Building on insights from Édouard Glissant’s Poetics of Relation and Paul Tiyambe Zeleza’s thoughts on the dynamic nature of African diasporas, this panel seeks to expand our understanding. Glissant’s idea of errantry, which challenges the notion of a singular, rooted identity, offers a valuable framework for analyzing how African narratives depict home as a space of transformation rather than mere return. Zeleza’s exploration of African transnational migrations broadens traditional diaspora narratives, showcasing various waves of African mobility that extend beyond the transatlantic context, connecting historical migrations from pre-colonial times to today. His work emphasizes the dual nature of African migration as both an experiential reality and an intellectual endeavor that shapes cultural expression over time.
We welcome interdisciplinary contributions from fields such as history, anthropology, media studies, and digital humanities to illustrate the diverse ways in which migration, mobility, and displacement are represented, theorized, and imagined. Our objective is to reconceptualize migration—not simply as a linear path from home to exile and back—but as an ongoing relational process that transforms both individual and collective identities.

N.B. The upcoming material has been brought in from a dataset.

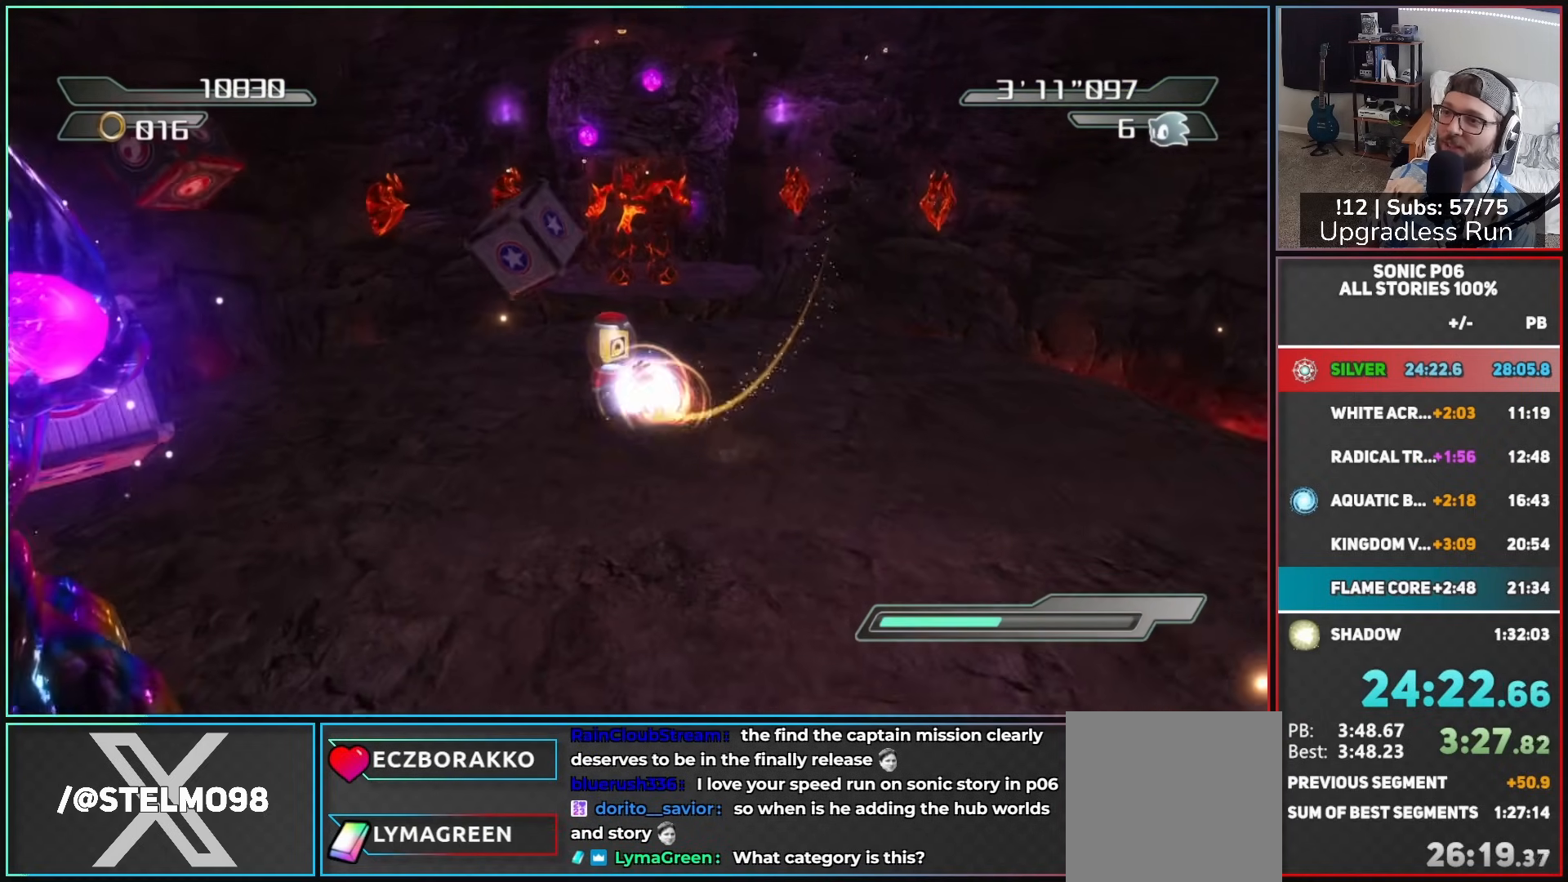
{"buttons": ["A"], "left_stick": "up-right", "right_stick": "center", "button_events": [[383, "A", "down"]]}
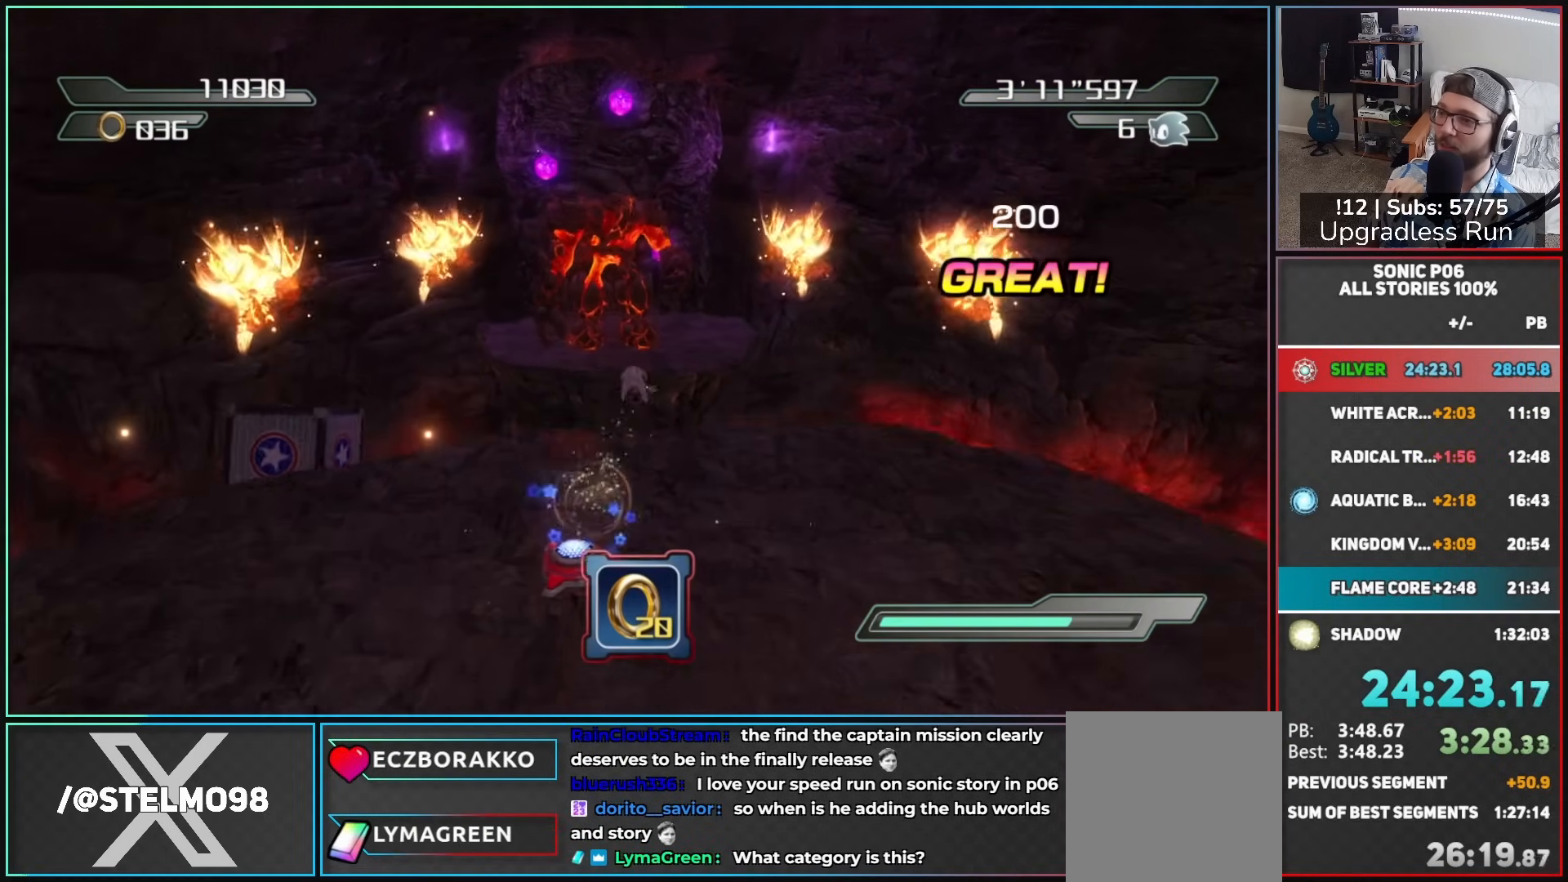
{"buttons": ["X"], "left_stick": "up", "right_stick": "center", "button_events": [[417, "A", "up"], [483, "X", "down"]]}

We invite papers addressing, but not limited to, the following areas:
-Gender and Migration Literature
-Errantry and relational belonging
– Diaspora and translocality 
– Migration and epistemology
– Intra-African migration and displacement 
– Lusophone, Francophone, and Anglophone migration narratives 
– Postcolonial migration and neoliberal precarity 
– Digital diasporas and virtual return
– Pre-migration ethnic identity versus post-migration racial identity 
– Diverse Black identities and the intricacies of African diasporas 
– Migration, memory, and trauma 
– Conflict, forced migration, human trafficking, and statelessness
– Autobiography, memoir, self-writing and migration
– Fictional migrations and speculative displacement 
– Representation and narrativity 
-Afropolitanism and Migration
Submission Details:
We encourage scholars, writers, and researchers engaged in themes of African migration narratives, transnational identities, and diasporic experiences from various disciplines to partake in this vibrant exchange of ideas. Contributions from literature, history, anthropology, sociology, media studies, and digital humanities are particularly welcome.